Secondo questo campione, che in prima battuta ha potuto scegliere fra quattro opzioni, la caratteristica più importante di un piano di previdenza integrativo è il “costo basso”, seguito da “alto rendimento”, e “agevolazioni fiscali” (queste ultime in cima alle preferenze dei 51-64enni). In una più libera indicazione delle priorità, è però la “trasparenza nelle condizioni, nei costi, nei rendimenti, nel sottostante”, la caratteristica più ricercata – con il 70% degli intervistati che vi attribuiscono 7 punti su 7 in ordine di importanza.
“In cima alla classifica dei 38 elementi che bloccano l’attivazione di un piano pensionistico”, si legge in un comunicato che riassume i risultati dell’indagine, “ci sono la ‘molteplicità delle variabili che rende oggettivamente difficile fare stime precise su tempi, importi e impatti futuri‘ (il 59% dei rispondenti ha assegnato a questa voce un punteggio pari o superiore a 5 su una scala da 1 a 7), il ‘Timore che ci siano costi nascosti‘ (il 49% dei rispondenti ha assegnato a questa voce un punteggio pari o superiore a 5 su una scala da 1 a 7) e, più in generale, la ‘Scarsa conoscenza sul funzionamento della previdenza complementare‘ (il 45% dei rispondenti ha assegnato a questa voce un punteggio pari o superiore a 5 su una scala da 1 a 7)”.
Per chiarire tutti questi dubbi il consulente finanziario può esercitare un ruolo importante, cui gli investitori attribuiscono una certa importanza.

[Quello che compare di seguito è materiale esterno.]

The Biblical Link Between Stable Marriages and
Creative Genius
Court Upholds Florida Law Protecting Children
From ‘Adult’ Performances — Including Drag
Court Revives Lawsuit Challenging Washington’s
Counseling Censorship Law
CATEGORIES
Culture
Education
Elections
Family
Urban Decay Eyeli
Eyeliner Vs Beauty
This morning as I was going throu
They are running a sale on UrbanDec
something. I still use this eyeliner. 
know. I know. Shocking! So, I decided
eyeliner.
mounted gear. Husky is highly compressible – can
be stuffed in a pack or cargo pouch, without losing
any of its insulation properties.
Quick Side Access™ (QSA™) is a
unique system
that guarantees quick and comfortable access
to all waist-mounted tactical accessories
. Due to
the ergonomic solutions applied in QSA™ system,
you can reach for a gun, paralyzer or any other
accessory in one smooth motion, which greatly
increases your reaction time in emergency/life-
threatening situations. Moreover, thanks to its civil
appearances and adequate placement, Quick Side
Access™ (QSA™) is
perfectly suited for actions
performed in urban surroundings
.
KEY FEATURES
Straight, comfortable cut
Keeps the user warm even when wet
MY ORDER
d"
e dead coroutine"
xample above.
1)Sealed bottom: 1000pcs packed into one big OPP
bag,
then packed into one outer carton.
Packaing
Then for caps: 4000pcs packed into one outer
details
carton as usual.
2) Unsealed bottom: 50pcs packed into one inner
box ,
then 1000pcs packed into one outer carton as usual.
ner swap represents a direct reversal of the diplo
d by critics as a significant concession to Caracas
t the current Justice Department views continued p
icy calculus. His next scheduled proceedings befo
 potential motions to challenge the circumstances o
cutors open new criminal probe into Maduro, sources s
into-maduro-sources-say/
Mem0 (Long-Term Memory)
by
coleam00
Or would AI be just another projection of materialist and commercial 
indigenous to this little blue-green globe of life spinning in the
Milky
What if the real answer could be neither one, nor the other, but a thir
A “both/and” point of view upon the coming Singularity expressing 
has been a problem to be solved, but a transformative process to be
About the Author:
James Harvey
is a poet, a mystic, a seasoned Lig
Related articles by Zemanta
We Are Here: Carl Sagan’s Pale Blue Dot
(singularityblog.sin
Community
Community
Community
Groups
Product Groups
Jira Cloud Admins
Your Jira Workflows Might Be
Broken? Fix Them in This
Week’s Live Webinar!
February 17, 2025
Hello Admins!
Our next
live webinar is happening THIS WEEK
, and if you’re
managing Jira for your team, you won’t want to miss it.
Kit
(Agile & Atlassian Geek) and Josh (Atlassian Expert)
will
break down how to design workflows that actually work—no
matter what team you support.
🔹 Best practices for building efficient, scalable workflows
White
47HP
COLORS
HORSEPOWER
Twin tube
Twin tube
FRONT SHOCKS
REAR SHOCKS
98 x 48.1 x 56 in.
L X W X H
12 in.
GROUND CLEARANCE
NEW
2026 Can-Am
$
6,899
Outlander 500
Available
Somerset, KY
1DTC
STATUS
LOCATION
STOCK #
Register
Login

Infatti, dopo la già citata “trasparenza” la seconda caratteristica più ricercata fra le caratteristiche del prodotto previdenziale ideale è “l’affidabilità del consulente”: il 61% dei rispondenti le ha assegnato infatti un punteggio di 7 su 7 e l’87% un punteggio pari o superiore a 6 su 7.

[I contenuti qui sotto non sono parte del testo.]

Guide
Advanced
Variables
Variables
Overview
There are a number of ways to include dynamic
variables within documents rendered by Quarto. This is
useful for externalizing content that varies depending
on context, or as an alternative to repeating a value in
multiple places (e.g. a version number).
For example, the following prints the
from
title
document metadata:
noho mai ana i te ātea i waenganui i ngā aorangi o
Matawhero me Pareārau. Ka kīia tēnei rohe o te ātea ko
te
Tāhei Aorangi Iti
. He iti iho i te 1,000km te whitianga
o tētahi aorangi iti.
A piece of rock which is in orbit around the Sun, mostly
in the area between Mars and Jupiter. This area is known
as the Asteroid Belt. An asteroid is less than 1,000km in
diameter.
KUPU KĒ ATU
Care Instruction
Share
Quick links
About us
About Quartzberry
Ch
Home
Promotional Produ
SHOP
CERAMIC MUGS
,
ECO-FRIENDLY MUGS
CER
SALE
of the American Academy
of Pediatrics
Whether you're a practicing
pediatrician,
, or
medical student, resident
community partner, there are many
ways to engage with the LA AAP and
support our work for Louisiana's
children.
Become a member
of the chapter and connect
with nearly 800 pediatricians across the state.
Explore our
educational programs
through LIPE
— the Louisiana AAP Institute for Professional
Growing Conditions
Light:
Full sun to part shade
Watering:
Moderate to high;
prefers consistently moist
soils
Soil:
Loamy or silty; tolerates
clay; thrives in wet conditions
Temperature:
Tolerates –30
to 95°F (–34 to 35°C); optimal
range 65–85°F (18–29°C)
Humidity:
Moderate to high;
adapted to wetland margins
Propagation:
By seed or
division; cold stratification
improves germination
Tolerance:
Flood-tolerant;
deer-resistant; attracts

Il problema sembra, dunque, più di conoscenza che di apertura alla previdenza integrativa in quanto tale, visto che nove intervistati su dieci afferma di avere “una certa fiducia” in questo strumento di pianificazione finanziaria. Non può dirsi la stessa cosa sulle prospettive di un pensionamento solamente legato ai contributi obbligatori: il 76% ha assegnato alla voce “Perché mi basterà la pensione INPS” un punteggio pari o inferiore a 3 su una scala da 1 a 7 – dimostrando una scarsa propensione ad affidarsi solo alla pensione pubblica. Scarso consenso hanno riscosso anche le affermazioni: non ho aderito alla previdenza integrativa “perché l’INPS è affidabile e fino ad ora ha funzionato” e “perché sono un’idealista e vorrei che lo Stato se ne prendesse carico”.
In aggiunta alla “trasparenza” anche la facilità di uso e di monitoraggio dei risultati del proprio piano previdenziale sembra avere una sua rilevanza per gli investitori: il 51% degli intervistati attribuisce il massimo del punteggio al “monitoraggio semplice e online dell’investimento”, percentuale che sale al 55% tra gli under 35 e al 64% tra le donne.

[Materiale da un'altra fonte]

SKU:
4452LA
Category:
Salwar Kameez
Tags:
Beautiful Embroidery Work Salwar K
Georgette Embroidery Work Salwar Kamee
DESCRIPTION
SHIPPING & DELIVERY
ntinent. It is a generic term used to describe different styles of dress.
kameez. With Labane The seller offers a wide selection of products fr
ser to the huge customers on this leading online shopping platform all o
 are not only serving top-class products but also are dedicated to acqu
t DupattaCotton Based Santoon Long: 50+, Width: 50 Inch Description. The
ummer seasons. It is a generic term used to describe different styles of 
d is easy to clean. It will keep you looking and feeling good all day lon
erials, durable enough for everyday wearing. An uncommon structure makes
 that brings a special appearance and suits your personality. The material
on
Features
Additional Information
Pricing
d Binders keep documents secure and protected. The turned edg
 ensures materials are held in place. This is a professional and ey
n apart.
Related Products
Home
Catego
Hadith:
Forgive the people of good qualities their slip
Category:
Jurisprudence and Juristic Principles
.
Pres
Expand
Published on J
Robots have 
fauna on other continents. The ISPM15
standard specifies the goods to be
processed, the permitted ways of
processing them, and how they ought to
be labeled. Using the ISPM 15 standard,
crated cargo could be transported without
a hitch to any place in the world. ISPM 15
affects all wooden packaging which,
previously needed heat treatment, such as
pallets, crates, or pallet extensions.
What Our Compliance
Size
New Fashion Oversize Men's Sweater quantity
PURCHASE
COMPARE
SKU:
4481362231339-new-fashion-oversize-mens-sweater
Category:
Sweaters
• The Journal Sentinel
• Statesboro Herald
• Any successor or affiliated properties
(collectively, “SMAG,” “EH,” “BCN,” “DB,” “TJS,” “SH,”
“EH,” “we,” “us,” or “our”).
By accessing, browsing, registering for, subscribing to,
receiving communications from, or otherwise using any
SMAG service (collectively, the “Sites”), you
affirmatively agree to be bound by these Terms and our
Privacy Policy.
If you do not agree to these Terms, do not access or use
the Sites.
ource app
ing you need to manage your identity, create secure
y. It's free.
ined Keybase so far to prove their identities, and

La previdenza complementare “non è ancora adeguatamente sviluppata nel nostro Paese e, proprio per questo, il margine di miglioramento è notevole”, ha dichiarato Andrea Rocchetti, Head of Investment Advisory di Moneyfarm, “fondamentale focalizzarsi sui giovani, che devono andare a integrare fin da oggi un assegno pensionistico pubblico che sarà inesorabilmente esiguo per non trovarsi costretti a rivedere significativamente il proprio stile di vita in pensione”.